- Biografia 2
- Caterina Fieschi da Genova
- Capitolo quattordicesimo. La vanagloria non poteva entrare in quella sua mente purificata a causa della chiara vista della verità.
- La vanagloria non poteva entrare in quella mente a causa della vera verità veduta, e questa sua disperazione di se medesima faceva sì che tutta la sua confidenza fosse in Dio solo, amore suo dolcissimo, nel quale si abbandonava anima e corpo dicendo: «Fa di me tutto quello che vuoi», con una fiducia certa che non la dovesse mai abbandonare, soprattutto nel non lasciarla cadere in alcun peccato. E avrebbe scelto più facilmente tutti gli inferni immaginabili che vedersi una macchia di peccato addosso, per minima che fosse stata; ancorché presso Dio non si possa dire del peccato cosa minima, ma piuttosto grande e grandissima, per quanto minimo si possa immaginare il peccato; dal momento che è tanta la bontà di Dio che ogni cosa, quantunque minima contro tale bontà, è cosa grandissima.
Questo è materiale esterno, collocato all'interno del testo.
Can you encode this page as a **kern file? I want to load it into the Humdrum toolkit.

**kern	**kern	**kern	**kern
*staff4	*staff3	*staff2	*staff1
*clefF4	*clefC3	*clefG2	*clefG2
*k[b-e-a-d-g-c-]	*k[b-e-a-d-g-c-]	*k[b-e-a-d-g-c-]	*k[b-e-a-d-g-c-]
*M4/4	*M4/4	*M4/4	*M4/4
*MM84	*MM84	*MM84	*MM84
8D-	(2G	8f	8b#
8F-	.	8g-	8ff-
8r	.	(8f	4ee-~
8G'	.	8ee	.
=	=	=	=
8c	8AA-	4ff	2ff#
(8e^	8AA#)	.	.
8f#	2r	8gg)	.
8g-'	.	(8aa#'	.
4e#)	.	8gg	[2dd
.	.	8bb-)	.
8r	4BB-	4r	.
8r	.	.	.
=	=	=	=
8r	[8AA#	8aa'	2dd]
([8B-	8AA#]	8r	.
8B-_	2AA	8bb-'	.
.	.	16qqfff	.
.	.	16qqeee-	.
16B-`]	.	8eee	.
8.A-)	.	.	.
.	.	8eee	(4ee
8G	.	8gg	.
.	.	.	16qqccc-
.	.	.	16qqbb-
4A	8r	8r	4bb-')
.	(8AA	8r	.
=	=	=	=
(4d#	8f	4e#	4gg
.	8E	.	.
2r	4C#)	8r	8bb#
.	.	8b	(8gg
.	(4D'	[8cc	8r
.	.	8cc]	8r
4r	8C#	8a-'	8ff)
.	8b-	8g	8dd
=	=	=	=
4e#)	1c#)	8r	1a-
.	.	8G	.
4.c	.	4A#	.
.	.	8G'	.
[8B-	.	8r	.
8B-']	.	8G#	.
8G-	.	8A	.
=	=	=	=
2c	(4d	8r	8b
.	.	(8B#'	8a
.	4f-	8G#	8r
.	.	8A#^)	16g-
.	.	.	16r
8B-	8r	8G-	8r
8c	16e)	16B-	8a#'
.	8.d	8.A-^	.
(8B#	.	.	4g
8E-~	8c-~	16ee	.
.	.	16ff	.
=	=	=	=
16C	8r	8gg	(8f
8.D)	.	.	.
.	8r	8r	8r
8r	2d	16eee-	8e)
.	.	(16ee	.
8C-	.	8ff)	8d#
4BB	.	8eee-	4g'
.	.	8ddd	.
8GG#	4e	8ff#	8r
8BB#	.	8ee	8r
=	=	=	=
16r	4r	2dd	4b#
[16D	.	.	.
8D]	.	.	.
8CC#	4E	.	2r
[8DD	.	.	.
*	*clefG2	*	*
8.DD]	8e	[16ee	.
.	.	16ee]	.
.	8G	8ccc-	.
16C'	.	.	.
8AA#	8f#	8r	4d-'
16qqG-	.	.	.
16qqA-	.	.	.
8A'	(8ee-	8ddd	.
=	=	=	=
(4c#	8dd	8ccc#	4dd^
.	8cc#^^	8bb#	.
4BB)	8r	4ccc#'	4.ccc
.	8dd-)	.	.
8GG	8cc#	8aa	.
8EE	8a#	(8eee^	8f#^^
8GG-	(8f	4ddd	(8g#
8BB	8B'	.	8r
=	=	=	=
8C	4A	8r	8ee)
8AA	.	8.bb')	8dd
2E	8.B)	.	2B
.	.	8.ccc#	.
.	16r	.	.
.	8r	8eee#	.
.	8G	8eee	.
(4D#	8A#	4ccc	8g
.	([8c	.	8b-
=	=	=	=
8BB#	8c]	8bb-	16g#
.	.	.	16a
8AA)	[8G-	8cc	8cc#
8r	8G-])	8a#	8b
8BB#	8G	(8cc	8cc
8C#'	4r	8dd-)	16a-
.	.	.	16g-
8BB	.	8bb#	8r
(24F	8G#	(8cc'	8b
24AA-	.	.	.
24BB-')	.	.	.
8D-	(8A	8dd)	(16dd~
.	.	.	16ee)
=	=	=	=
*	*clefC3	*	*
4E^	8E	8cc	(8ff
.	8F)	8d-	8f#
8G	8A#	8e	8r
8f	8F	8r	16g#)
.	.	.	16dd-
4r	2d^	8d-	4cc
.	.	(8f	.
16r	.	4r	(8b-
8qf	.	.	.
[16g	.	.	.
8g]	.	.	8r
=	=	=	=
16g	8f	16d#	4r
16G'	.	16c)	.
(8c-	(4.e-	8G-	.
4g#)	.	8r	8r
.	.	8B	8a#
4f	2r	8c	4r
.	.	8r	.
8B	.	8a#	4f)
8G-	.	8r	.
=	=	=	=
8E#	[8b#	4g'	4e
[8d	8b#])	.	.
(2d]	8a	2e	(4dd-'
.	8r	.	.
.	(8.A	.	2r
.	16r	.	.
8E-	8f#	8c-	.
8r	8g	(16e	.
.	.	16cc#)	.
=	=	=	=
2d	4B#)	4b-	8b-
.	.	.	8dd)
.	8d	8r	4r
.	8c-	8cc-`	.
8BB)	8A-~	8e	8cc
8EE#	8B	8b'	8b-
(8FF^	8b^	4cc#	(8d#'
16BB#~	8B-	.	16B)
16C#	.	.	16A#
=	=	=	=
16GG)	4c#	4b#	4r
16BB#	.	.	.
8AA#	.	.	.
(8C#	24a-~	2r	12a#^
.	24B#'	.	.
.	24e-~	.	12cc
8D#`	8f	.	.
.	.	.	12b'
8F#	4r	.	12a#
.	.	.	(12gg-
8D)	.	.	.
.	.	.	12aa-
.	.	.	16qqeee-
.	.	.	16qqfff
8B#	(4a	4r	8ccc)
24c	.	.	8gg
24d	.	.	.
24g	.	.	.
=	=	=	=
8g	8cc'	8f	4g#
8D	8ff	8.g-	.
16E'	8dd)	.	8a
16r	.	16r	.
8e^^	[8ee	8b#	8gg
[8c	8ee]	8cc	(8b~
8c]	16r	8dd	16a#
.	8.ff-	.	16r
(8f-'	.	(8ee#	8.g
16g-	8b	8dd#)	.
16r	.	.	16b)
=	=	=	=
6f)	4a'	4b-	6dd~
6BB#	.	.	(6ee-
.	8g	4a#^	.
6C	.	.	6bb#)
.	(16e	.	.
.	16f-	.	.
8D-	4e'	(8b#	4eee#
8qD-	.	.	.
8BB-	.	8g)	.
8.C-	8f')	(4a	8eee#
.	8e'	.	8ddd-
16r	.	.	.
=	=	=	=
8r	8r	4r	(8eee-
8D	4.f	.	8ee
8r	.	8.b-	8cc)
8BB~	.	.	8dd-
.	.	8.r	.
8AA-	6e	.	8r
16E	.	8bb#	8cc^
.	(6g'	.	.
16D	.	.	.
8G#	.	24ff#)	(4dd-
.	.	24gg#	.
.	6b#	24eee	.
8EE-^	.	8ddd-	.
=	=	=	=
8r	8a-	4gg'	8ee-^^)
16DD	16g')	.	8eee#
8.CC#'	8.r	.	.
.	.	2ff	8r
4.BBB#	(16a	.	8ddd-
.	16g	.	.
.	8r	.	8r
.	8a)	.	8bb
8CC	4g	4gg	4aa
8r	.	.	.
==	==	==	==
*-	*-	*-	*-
- Non solo quest’anima purificata non aveva alcuna reputazione di se medesima né vanagloria di qualcosa, ma aveva molto a cuore di essere ripresa e avvisata di qualche sua inclinazione e mai si scusava, quanto piuttosto cercava di essere consigliata e ripresa. Era tanta la profonda vista interiore di quella mente illuminata che diceva cose tanto intime e di tanta perfezione che erano quasi incomprensibili anche agli intelletti devoti.